Rewinding The Clock: An ACA Repeal Would Put Money Back In The Wealthy’s Pockets

2 minute read
by Robert Sheen
Rewinding The Clock: An ACA Repeal Would Put Money Back In The Wealthy’s Pockets

At face value, it’s difficult for many to comprehend exactly what a repeal of the Affordable Care Act would entail during the upcoming Trump Administration. For some, there’s really no effect, as employer-sponsored healthcare would more than likely remain from most employers. For others—particularly those whose healthcare was purchased through the Health Insurance Marketplace—their healthcare would vanish, replaced with something possibly less comprehensive and more expensive.

It’s a scary scenario, compounded by Donald Trump’s wavering on what he truly plans to do with healthcare. But a new article by the Huffington Post’s Jonathan Cohn takes the concerns a step further. Not only would an ACA repeal strip the healthcare of over 20 million Americans, but it would return money to the pockets of those who need it the least.
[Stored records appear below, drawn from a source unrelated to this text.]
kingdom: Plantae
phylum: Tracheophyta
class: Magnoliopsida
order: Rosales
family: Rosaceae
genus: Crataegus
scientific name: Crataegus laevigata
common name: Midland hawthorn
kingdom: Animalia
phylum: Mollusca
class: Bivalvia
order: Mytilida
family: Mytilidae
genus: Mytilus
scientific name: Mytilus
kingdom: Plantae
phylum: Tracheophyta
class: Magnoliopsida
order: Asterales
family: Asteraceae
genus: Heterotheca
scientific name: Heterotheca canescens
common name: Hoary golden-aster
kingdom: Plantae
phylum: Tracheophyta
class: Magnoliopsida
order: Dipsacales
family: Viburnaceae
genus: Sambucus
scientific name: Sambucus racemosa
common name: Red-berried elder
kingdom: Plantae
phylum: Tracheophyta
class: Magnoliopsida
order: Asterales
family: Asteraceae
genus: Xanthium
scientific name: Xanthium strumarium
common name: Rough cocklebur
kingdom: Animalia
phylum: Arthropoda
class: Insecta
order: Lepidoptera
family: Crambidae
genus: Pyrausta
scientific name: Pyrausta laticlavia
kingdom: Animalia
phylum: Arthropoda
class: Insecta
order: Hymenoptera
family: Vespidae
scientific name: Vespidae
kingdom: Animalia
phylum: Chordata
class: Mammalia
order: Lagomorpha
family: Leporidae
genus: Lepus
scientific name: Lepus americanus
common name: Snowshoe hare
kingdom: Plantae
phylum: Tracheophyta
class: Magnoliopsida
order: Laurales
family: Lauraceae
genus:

In Cohn’s commentary, he explains how the business model of the Affordable Care Act was derived from taxing the presumed 1%—including corporations and well-paid individuals—utilizing that money to fund the multiple programs that have come since the ACA was enacted in 2010. Repealing the law would cancel that taxing, and while those who previously had no healthcare due to cost now received it, they would lose it with the money being returned to the abundantly wealthy, including the possibility of Donald Trump himself.

Sure, taxing wealthy families at a higher rate (called a “surcharge”) and forcing applicable large employers to pay penalties for failing to offer their employees healthcare coverage may be seen as “unfair” by those having to pay it, but consider how that the likely small dent to their incomes has helped an entire nation. Removing the affordability of healthcare for 20 million Americans in an effort to return money to the already wealthy is indeed a controversial topic. Where do you stand?